在孫元起現有的五個幕僚中,林纾和三個青年都隻能寫寫畫畫,真正能商量事兒拿主意的,算來算去隻有面前這位。當下便反問道:“還不知皙子兄有何見教?”

楊度“唰”地合上紙扇:“湖北人可不好對付啊!”

孫元起一愣:咱可是來湖北辦學校來的,幹嘛沒事“對付”他們啊?

楊度繼續說道:“關于湖北人,《詩經》裏面就有‘蠢爾蠻荊,大邦爲仇’的說法,漢代賈捐之則說他們是‘聖人起則後服,中國衰則先畔’,民間謠諺‘天上九頭鳥,地上湖北佬’更是播在衆口。這些都說明該地民衆狡計多端,輕佻易怒,難服王化。如果我們不事先做好準備,到岸之後突然讓湖北士紳來了個下馬威,以後很多事情就難辦了!”

孫元起心想:你這應該算是地域歧視吧?

老早以前,孫元起還在學校讀書的時候,聽湖北同學說過一個順口溜:“奸黃陂,狡孝感,又奸又狡是漢川。三個漢川佬,比不上天(門)沔(陽)一個苕。”由此來說,湖北人民确實不好惹!

又據說,**第一次全國代表大會十三名中國代表中,僅湖北籍的就有五人。由此來看,湖北人民确實不太安分!

“皙子兄的意見是?”孫元起虛心請教。

楊度打開紙扇,擺出一副諸葛孔明的樣子:“這正是鄙人前來叨擾的原因!”

楊度與孫元起如何計議,且不去細談。輪船在長江上行駛不止一日,終于抵達了武昌府的漢口碼頭。尚未下船,就聽見碼頭上鑼鼓喧天,老遠就能看見寫着“恭迎提學使孫大人”的碩大橫幅。想來是上海的湖北官宦早已告知自己的抵達時辰了。

對于迎接,這也慣例。

按照孫元起的理解,巡撫類似于後世的省長、省委***,如果挂着中央委員(即加兵部侍郎銜),那就是正部級(正二品);如果挂的是中紀委委員(即兼都察院右副都禦史銜),那便是副部級(從二品)。

在巡撫下面,有三個副省級幹部:

排第一的是布政使,相對于分管财政稅收的常務副省長,副部級(從二品)。

在改制之後,提學使排第二,相當于分管科教文衛體的副省長,普通的隻有正三品,因爲身上失去了“欽差大臣”的光環,見了布政使便低一頭,少不得磕頭請安。如今孫元起是帶着中央委員(學部右侍郎銜)的身份下去的,享受副部級(從二品)待遇。雖然排座次、念名單的時候,還在布政使之下,不過平時交往時,完全和布政使平起平坐,無形中省去了不少麻煩。

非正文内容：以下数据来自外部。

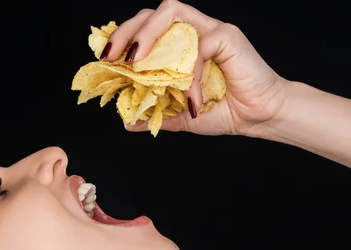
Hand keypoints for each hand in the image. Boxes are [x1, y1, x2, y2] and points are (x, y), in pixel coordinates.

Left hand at [102, 0, 286, 136]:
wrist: (260, 117)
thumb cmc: (226, 110)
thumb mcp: (181, 116)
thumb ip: (157, 114)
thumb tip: (128, 122)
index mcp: (181, 45)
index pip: (147, 28)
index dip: (124, 36)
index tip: (105, 57)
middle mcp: (194, 31)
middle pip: (154, 13)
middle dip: (127, 30)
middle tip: (111, 54)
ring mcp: (211, 30)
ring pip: (172, 10)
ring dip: (147, 32)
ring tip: (134, 59)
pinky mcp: (227, 37)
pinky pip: (198, 49)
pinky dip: (190, 77)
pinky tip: (193, 102)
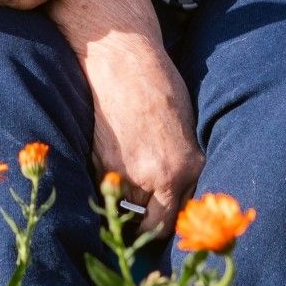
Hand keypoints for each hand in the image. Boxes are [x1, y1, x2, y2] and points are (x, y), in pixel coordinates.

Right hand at [58, 0, 199, 236]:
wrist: (123, 61)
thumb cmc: (161, 87)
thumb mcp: (187, 130)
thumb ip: (184, 166)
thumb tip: (179, 196)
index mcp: (184, 168)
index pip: (172, 221)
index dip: (166, 224)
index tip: (162, 220)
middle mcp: (156, 177)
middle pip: (147, 223)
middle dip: (145, 221)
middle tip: (144, 211)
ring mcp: (124, 171)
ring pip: (124, 206)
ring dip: (126, 199)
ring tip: (130, 177)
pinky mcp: (99, 160)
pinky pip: (106, 185)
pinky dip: (110, 180)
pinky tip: (116, 157)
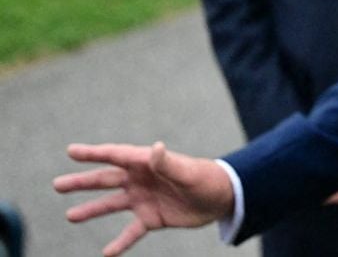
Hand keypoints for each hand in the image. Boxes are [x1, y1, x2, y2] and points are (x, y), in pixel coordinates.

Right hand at [53, 142, 233, 255]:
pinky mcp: (151, 218)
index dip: (93, 153)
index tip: (71, 151)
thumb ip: (167, 163)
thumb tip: (154, 148)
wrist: (222, 197)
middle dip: (82, 182)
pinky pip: (130, 232)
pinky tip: (107, 254)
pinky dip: (119, 243)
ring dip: (91, 210)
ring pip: (111, 205)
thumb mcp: (187, 172)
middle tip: (57, 185)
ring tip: (70, 216)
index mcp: (146, 163)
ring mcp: (144, 199)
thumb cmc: (206, 178)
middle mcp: (141, 180)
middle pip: (106, 180)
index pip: (115, 156)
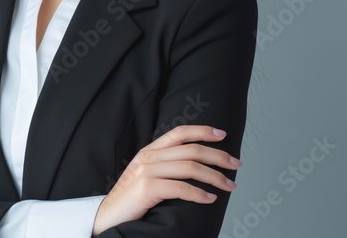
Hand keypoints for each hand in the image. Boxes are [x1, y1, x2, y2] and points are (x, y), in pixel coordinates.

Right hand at [91, 125, 240, 235]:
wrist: (109, 216)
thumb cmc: (132, 199)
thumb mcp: (146, 175)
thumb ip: (164, 165)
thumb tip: (194, 164)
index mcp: (149, 151)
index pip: (179, 133)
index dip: (202, 131)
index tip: (222, 135)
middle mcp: (148, 157)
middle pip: (191, 150)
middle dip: (218, 156)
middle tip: (236, 165)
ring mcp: (147, 172)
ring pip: (190, 168)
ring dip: (215, 177)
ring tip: (229, 185)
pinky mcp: (147, 188)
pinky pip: (182, 188)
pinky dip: (200, 194)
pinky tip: (210, 199)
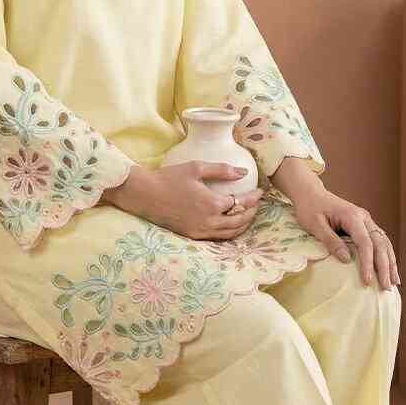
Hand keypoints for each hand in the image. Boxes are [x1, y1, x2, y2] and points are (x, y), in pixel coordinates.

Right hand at [100, 162, 263, 241]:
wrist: (144, 195)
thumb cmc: (169, 178)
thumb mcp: (196, 167)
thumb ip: (222, 170)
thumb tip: (243, 173)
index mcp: (212, 204)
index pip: (242, 203)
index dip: (254, 197)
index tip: (261, 190)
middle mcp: (209, 222)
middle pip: (239, 221)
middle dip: (252, 212)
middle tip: (257, 203)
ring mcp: (200, 231)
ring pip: (230, 233)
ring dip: (243, 224)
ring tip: (248, 214)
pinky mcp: (192, 236)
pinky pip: (217, 237)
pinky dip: (229, 232)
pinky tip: (230, 224)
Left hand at [291, 187, 400, 290]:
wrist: (311, 193)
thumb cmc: (309, 208)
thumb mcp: (314, 224)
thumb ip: (330, 240)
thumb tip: (347, 260)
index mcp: (352, 216)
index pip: (365, 243)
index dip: (367, 263)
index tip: (366, 281)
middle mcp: (364, 217)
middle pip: (380, 244)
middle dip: (385, 267)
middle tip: (386, 288)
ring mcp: (366, 221)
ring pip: (384, 242)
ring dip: (390, 262)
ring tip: (394, 282)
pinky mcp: (365, 225)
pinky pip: (380, 241)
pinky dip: (386, 255)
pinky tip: (390, 269)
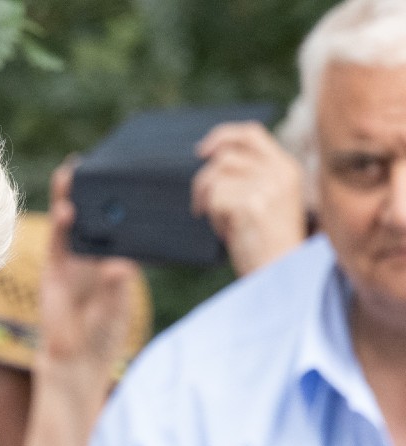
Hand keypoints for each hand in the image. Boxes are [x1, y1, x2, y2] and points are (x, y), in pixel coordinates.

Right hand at [40, 162, 143, 382]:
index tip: (130, 176)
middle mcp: (94, 256)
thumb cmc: (102, 334)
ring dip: (72, 197)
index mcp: (116, 260)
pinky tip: (66, 208)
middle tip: (95, 161)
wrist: (75, 360)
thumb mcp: (116, 309)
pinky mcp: (55, 270)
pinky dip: (61, 224)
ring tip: (73, 172)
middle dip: (93, 190)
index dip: (122, 202)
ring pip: (72, 223)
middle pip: (94, 216)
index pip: (121, 226)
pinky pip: (57, 242)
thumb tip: (119, 267)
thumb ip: (115, 289)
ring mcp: (72, 261)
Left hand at [192, 121, 306, 275]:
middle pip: (224, 155)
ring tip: (225, 224)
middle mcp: (279, 171)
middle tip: (200, 203)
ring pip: (215, 178)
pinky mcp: (251, 203)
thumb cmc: (269, 241)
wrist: (281, 271)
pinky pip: (214, 200)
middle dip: (204, 179)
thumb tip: (213, 156)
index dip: (222, 136)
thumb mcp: (268, 200)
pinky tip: (231, 233)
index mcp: (286, 167)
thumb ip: (251, 176)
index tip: (201, 151)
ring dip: (209, 202)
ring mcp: (267, 185)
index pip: (251, 133)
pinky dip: (214, 219)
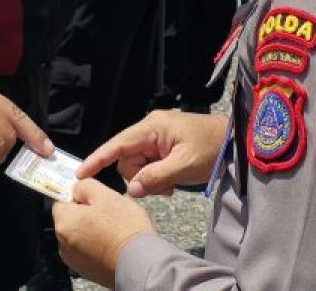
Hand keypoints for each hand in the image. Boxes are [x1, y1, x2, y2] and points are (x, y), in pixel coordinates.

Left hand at [53, 178, 154, 287]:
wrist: (139, 264)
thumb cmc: (124, 229)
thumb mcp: (106, 195)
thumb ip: (85, 186)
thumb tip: (76, 188)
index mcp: (64, 223)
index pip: (61, 200)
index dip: (77, 194)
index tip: (94, 196)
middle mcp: (63, 244)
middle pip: (70, 219)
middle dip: (86, 212)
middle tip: (108, 211)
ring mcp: (74, 260)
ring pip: (79, 235)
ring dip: (91, 229)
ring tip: (113, 229)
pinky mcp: (86, 271)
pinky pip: (87, 251)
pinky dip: (96, 245)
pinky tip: (113, 243)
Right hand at [79, 110, 228, 197]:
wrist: (235, 140)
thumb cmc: (212, 147)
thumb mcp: (184, 165)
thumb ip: (155, 177)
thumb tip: (132, 189)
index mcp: (152, 127)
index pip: (117, 144)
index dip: (98, 159)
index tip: (80, 173)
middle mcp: (150, 129)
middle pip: (127, 160)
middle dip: (139, 178)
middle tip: (162, 189)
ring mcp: (156, 137)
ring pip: (137, 166)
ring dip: (149, 180)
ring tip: (170, 186)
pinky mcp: (163, 146)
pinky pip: (149, 166)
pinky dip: (156, 177)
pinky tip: (171, 183)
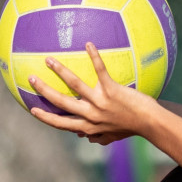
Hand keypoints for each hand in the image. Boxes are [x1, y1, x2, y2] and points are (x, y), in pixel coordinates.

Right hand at [26, 44, 159, 142]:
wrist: (151, 124)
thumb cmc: (132, 128)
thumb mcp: (112, 136)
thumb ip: (97, 136)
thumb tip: (84, 138)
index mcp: (89, 127)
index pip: (62, 123)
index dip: (46, 118)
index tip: (33, 110)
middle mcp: (91, 115)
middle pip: (61, 103)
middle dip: (44, 91)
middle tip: (31, 79)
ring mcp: (100, 102)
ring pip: (74, 85)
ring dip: (59, 71)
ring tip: (48, 59)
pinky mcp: (111, 90)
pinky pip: (99, 70)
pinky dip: (94, 56)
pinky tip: (88, 44)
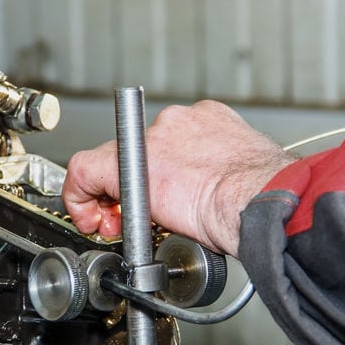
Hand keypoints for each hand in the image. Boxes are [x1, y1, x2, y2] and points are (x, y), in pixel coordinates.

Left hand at [62, 100, 297, 256]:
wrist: (259, 200)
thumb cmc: (264, 198)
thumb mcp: (248, 176)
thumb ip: (225, 175)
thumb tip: (221, 197)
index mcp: (210, 122)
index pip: (168, 143)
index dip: (157, 174)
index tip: (160, 200)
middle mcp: (179, 121)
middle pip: (137, 150)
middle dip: (131, 186)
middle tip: (133, 217)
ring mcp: (152, 137)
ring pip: (114, 158)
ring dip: (113, 192)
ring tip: (119, 222)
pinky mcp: (126, 159)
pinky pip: (85, 170)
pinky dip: (80, 195)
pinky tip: (90, 218)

排第三的爲按察使,類似于政法委***、分管治安的副省長,标配是正三品。

放現在來說,從中央下放一個常務副省長級别的領導,而且這個領導的親戚是國務院副總理(文淵閣大學士),深受最高領導人的青睐(慈禧太後和光緒皇帝),省市主要官員能不到機場迎接?

孫元起不知這班湖北官宦究竟會鬧出什麽幺蛾子,整整官服,便和楊度一行擡步走下輪船。